Writing solvers for XOR cipher is still fairly basic CTF exercise, but at least we're one step into not completely trivial territory.
The solver can handle XOR ciphers of arbitrary length as long as it's known.
The Challenge
The following plaintext from Wikipedia:
Cryptography, or cryptology is the practice and study of techniques for secure communication in the presence of adversarial behavior. More generally, cryptography is about constructing and analyzing protocols that prevent third parties or the public from reading private messages. Modern cryptography exists at the intersection of the disciplines of mathematics, computer science, information security, electrical engineering, digital signal processing, physics, and others. Core concepts related to information security (data confidentiality, data integrity, authentication, and non-repudiation) are also central to cryptography. Practical applications of cryptography include electronic commerce, chip-based payment cards, digital currencies, computer passwords, and military communications.
Random encryption
This program picks a random key, and runs XOR cipher on provided plaintext:
#!/usr/bin/env ruby
key_len = 4
key = key_len.times.map{ rand(256) }
text = STDIN.read.bytes
encrypted = (0...text.size).map{|i| text[i] ^ key[i % key_len]}.pack("C*")
print encrypted
The output is unprintable binary so I'm not including it here.

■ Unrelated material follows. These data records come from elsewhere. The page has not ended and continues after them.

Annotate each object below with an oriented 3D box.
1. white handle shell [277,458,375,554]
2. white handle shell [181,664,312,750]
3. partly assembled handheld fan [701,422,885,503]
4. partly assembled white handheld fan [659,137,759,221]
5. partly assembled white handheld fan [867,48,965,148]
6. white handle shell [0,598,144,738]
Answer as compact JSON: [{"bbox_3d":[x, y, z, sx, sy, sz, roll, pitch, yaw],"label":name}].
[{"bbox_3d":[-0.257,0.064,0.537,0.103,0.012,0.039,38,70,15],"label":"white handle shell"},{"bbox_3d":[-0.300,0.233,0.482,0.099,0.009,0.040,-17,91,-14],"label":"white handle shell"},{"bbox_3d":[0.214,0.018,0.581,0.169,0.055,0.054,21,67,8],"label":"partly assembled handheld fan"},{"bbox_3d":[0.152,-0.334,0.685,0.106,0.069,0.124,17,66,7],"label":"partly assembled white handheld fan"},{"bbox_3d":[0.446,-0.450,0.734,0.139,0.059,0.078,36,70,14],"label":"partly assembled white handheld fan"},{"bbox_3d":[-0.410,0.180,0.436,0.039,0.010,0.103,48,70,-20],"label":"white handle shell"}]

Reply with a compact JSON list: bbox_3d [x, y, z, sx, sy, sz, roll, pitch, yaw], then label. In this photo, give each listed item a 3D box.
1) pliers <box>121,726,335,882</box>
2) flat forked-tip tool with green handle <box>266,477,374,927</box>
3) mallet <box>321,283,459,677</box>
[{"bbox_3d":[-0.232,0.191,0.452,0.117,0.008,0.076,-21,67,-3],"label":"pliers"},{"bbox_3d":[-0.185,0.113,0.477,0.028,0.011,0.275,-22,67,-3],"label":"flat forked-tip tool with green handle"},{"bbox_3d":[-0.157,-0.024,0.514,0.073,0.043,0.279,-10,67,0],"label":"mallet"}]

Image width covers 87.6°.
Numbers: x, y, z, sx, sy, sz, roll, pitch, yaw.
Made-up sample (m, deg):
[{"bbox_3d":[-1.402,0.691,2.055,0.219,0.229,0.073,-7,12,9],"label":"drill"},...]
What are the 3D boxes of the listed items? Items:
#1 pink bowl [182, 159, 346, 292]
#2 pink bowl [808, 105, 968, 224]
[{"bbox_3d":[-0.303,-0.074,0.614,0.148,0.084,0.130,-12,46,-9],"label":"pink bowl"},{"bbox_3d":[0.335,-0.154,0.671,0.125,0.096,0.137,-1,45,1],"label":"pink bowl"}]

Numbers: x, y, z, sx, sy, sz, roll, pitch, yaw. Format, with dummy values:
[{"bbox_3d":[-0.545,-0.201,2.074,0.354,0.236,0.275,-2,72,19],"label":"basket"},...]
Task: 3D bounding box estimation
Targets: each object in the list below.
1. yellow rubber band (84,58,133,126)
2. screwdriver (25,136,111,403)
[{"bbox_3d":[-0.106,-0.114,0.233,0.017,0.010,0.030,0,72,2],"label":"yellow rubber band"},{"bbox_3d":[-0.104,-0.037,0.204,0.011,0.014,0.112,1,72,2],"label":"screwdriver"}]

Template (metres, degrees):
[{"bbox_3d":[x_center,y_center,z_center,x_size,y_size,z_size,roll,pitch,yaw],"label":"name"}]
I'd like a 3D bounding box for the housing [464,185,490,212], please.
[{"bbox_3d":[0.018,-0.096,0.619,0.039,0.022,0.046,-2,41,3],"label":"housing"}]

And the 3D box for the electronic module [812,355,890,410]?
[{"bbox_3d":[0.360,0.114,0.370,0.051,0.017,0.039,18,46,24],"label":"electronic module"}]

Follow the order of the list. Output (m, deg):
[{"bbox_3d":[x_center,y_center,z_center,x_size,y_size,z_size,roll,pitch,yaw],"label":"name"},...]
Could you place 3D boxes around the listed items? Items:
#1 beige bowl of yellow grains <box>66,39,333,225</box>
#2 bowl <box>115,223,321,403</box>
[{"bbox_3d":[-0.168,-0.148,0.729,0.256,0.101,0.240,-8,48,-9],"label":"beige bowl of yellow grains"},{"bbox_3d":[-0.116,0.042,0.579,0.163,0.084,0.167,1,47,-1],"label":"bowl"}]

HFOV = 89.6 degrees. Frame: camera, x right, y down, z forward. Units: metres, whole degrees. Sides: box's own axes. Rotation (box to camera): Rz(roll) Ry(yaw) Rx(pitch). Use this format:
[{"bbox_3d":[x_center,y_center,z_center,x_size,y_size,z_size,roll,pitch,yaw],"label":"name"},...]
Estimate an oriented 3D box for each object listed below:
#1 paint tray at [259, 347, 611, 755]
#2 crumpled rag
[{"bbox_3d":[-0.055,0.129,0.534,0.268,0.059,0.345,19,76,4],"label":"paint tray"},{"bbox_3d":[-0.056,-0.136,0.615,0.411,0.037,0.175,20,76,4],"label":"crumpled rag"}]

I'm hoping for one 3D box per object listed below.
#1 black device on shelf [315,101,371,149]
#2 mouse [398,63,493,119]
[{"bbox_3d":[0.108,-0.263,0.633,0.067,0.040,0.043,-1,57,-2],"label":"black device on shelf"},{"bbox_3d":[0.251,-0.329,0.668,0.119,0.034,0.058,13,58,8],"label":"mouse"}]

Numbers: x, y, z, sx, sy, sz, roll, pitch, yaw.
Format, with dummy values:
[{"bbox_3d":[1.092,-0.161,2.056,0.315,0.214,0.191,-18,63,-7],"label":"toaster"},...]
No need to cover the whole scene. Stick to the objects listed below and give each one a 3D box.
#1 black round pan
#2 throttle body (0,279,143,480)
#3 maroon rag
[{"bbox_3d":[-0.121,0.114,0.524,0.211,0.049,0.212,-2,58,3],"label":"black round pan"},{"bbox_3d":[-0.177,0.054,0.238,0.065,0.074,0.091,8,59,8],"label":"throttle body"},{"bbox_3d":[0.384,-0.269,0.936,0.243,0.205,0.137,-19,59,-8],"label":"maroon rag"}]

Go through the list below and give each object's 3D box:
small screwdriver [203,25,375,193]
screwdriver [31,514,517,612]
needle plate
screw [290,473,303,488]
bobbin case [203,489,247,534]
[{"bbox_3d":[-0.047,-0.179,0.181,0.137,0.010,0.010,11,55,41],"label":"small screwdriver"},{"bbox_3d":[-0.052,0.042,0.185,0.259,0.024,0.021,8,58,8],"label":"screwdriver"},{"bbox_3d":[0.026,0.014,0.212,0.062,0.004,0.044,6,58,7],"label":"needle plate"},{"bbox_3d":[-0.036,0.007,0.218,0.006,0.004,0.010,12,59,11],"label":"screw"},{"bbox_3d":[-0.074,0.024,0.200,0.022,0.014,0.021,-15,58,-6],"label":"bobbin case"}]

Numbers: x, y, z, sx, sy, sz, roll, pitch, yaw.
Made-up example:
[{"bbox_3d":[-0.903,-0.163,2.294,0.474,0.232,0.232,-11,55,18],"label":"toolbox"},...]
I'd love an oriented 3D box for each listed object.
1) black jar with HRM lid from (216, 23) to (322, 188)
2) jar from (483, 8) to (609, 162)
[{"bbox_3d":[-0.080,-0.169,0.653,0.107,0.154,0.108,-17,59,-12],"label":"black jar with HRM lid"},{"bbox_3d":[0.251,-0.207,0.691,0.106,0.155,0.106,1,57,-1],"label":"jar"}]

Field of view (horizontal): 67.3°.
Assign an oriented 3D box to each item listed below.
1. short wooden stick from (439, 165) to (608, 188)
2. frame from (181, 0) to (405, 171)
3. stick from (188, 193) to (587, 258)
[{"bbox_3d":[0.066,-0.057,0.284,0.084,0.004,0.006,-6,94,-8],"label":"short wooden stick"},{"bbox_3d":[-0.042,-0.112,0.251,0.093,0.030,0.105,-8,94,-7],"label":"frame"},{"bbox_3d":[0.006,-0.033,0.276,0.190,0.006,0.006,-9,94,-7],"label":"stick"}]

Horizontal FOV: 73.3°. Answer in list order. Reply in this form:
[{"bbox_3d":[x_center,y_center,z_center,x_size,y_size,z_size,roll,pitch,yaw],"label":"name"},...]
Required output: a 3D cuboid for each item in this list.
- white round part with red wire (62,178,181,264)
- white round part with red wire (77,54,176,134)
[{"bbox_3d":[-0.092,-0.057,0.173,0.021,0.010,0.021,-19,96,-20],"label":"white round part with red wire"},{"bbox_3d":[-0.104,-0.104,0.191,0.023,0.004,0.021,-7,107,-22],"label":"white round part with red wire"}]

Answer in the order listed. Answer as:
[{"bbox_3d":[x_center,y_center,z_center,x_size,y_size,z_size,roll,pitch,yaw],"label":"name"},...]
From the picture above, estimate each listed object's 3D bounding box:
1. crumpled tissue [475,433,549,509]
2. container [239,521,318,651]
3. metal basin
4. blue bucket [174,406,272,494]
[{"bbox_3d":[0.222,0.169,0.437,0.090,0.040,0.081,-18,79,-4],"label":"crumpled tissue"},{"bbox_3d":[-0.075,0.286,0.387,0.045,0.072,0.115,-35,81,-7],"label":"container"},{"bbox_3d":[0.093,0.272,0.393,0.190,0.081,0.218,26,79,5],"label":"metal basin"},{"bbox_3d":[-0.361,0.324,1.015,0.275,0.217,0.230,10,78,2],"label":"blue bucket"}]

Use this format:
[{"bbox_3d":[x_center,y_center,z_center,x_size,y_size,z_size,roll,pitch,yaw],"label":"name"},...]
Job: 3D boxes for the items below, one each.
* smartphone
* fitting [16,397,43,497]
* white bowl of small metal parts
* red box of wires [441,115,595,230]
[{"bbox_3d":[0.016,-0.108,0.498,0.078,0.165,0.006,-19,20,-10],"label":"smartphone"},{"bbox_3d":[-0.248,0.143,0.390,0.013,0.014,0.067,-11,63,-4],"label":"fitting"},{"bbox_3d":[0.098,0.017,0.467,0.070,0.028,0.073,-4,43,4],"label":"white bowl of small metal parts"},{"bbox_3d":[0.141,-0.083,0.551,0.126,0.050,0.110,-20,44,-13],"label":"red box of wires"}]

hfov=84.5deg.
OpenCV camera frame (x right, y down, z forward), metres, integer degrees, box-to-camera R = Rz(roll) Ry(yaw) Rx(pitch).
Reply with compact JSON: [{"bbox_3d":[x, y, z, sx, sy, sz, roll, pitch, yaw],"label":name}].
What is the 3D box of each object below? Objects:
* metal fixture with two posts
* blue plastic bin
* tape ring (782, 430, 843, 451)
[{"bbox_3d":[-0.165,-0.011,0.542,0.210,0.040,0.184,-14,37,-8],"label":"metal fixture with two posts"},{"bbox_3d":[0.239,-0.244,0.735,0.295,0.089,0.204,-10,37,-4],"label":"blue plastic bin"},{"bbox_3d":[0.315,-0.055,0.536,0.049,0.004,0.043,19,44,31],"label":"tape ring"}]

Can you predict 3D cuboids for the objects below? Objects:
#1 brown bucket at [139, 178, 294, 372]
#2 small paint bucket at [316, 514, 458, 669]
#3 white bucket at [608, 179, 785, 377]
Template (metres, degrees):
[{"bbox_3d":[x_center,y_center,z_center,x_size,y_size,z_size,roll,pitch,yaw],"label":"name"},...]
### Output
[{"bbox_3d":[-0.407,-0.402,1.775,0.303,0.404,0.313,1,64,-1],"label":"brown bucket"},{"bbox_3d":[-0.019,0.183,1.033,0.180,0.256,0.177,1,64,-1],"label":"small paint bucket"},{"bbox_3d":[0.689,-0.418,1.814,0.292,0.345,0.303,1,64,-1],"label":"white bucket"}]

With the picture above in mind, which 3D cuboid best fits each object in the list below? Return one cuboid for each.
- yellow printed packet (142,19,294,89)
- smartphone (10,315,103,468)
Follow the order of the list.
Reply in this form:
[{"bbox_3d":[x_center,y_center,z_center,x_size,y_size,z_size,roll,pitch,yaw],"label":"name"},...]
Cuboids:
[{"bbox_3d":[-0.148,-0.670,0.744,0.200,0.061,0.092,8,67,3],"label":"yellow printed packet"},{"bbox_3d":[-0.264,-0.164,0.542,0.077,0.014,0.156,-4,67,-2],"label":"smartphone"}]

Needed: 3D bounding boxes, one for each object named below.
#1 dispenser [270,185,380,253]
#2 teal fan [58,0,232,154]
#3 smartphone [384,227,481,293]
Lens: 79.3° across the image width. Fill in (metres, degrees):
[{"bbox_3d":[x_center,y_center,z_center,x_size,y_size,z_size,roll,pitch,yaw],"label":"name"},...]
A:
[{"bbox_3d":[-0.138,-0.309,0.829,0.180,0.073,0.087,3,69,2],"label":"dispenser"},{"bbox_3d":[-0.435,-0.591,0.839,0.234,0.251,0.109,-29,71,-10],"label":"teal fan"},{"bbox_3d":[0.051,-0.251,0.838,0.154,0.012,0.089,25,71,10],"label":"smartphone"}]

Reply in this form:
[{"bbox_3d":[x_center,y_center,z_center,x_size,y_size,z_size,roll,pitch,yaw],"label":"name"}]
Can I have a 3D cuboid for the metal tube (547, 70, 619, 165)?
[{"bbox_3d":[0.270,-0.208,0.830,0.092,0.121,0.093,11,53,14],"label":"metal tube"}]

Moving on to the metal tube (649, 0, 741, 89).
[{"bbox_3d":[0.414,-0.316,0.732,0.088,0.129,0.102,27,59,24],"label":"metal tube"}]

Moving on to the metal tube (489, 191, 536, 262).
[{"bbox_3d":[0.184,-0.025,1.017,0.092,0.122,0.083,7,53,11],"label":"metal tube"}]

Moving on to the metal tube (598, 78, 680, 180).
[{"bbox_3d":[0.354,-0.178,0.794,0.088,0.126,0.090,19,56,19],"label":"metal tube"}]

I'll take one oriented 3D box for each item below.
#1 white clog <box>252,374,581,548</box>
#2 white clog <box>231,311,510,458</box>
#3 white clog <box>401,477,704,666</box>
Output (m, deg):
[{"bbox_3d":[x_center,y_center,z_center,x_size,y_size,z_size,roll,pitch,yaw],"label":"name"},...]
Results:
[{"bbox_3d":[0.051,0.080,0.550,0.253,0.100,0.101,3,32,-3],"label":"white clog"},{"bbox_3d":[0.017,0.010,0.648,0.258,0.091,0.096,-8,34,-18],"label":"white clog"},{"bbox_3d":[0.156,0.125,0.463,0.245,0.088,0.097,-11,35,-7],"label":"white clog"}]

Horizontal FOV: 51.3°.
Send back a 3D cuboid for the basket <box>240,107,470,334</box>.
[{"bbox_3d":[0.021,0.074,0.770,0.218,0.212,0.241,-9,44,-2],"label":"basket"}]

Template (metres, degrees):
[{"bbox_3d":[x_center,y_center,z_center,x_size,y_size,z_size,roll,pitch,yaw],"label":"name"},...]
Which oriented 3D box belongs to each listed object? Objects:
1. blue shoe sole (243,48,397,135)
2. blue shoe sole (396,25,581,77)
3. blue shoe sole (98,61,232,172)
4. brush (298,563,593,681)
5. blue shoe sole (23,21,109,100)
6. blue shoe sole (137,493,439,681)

How to break Caesar Cipher with Z3
Z3 rules explaining XOR cipher are easier than for Caesar cipher, we just need to use 8-bit bit vectors instead of integers.
We add as a hard assumption that all characters are in printable range, either 0x0A (newline), or a printable ASCII character (0x20-0x7E).
So all we need is some rule how to decide which decoding is correct. And for that I'm just counting two most common characters in English text - space and lowercase "e". For longer keys, shorter texts, or something more complicated than English text we could include more rules, but this is enough.
Solver
#!/usr/bin/env ruby
require "z3"
class XorSolver
def initialize(text)
@key_len = 4
@key = (0...@key_len).map{|i| Z3.Bitvec("k#{i}", 8) }
@ct = text.bytes
end
def call
@solver = Z3::Optimize.new
# Variables for each plaintext letter
@pt = (0...@ct.size).map{|i| Z3.Bitvec("pt#{i}", 8) }
# This is how XOR cipher works
(0...@pt.size).each do |i|
@solver.assert @pt[i] == @ct[i] ^ @key[i % @key_len]
end
# All characters are newline (0x0A) or printable character (0x20-0x7E)
@pt.each do |pti|
@solver.assert Z3.Or(pti == 0x0A, pti.unsigned_ge(0x20))
@solver.assert pti.unsigned_le(0x7E)
end
# Get as many space, and lowercase "e" as possible
@pt.each do |pti|
@solver.assert_soft pti == 0x20
@solver.assert_soft pti == 'e'.ord
end
if @solver.satisfiable?
model = @solver.model
puts @pt.map{|pti| model[pti].to_s.to_i.chr}.join
else
puts "No solution found"
end
end
end
text = open(ARGV[0] || "encrypted.txt").read.b
XorSolver.new(text).call
Is it practical?
This is actually a reasonable way to write simple solvers for CTFs. They're not as performant as hand made solvers, but it's a lot more straightforward to write a Z3 solver than a hand made one. If you know encryption algorithm exactly, it's weak, and you have partial knowledge of the plaintext - situation that's essentially limited to easy CTFs - Z3 can be of some use.